## REQUIRED ACTION
The whole listing below is to be copied exactly, with every picture left out.

## EXERCISE MATERIAL
*** Begin section ***

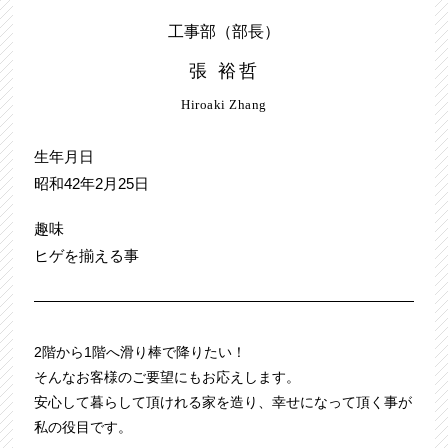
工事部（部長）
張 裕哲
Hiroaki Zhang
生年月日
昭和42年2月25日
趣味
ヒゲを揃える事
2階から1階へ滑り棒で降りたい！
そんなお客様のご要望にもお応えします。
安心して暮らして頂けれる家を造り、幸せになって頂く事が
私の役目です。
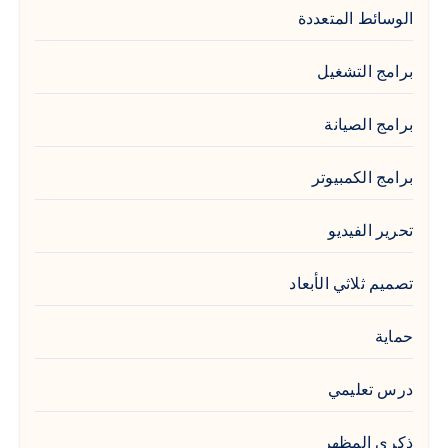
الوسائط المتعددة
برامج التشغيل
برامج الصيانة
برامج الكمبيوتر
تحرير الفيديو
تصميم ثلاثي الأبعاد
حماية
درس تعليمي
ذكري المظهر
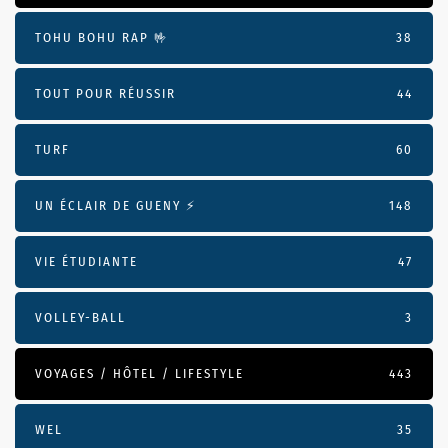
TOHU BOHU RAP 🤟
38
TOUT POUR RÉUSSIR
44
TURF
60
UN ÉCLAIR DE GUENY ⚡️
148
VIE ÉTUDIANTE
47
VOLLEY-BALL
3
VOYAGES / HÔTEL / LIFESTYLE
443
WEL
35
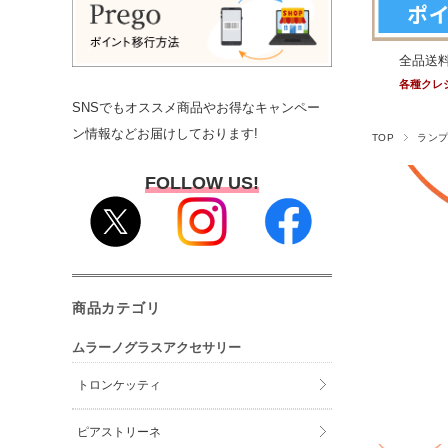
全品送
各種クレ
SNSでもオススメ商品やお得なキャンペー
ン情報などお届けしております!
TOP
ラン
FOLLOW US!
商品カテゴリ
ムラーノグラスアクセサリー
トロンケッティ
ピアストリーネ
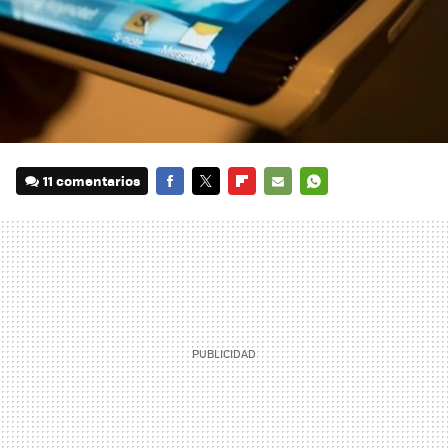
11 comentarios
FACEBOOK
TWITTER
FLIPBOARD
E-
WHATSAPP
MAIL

*** End section ***

## SOLUTION
工事部（部長）
張 裕哲
Hiroaki Zhang
生年月日
昭和42年2月25日
趣味
ヒゲを揃える事
2階から1階へ滑り棒で降りたい！
そんなお客様のご要望にもお応えします。
安心して暮らして頂けれる家を造り、幸せになって頂く事が
私の役目です。
الوسائط المتعددة
برامج التشغيل
برامج الصيانة
برامج الكمبيوتر
تحرير الفيديو
تصميم ثلاثي الأبعاد
حماية
درس تعليمي
ذكري المظهر
TOHU BOHU RAP 🤟
38
TOUT POUR RÉUSSIR
44
TURF
60
UN ÉCLAIR DE GUENY ⚡️
148
VIE ÉTUDIANTE
47
VOLLEY-BALL
3
VOYAGES / HÔTEL / LIFESTYLE
443
WEL
35
全品送
各種クレ
SNSでもオススメ商品やお得なキャンペー
ン情報などお届けしております!
TOP
ラン
FOLLOW US!
商品カテゴリ
ムラーノグラスアクセサリー
トロンケッティ
ピアストリーネ
11 comentarios
FACEBOOK
TWITTER
FLIPBOARD
E-
WHATSAPP
MAIL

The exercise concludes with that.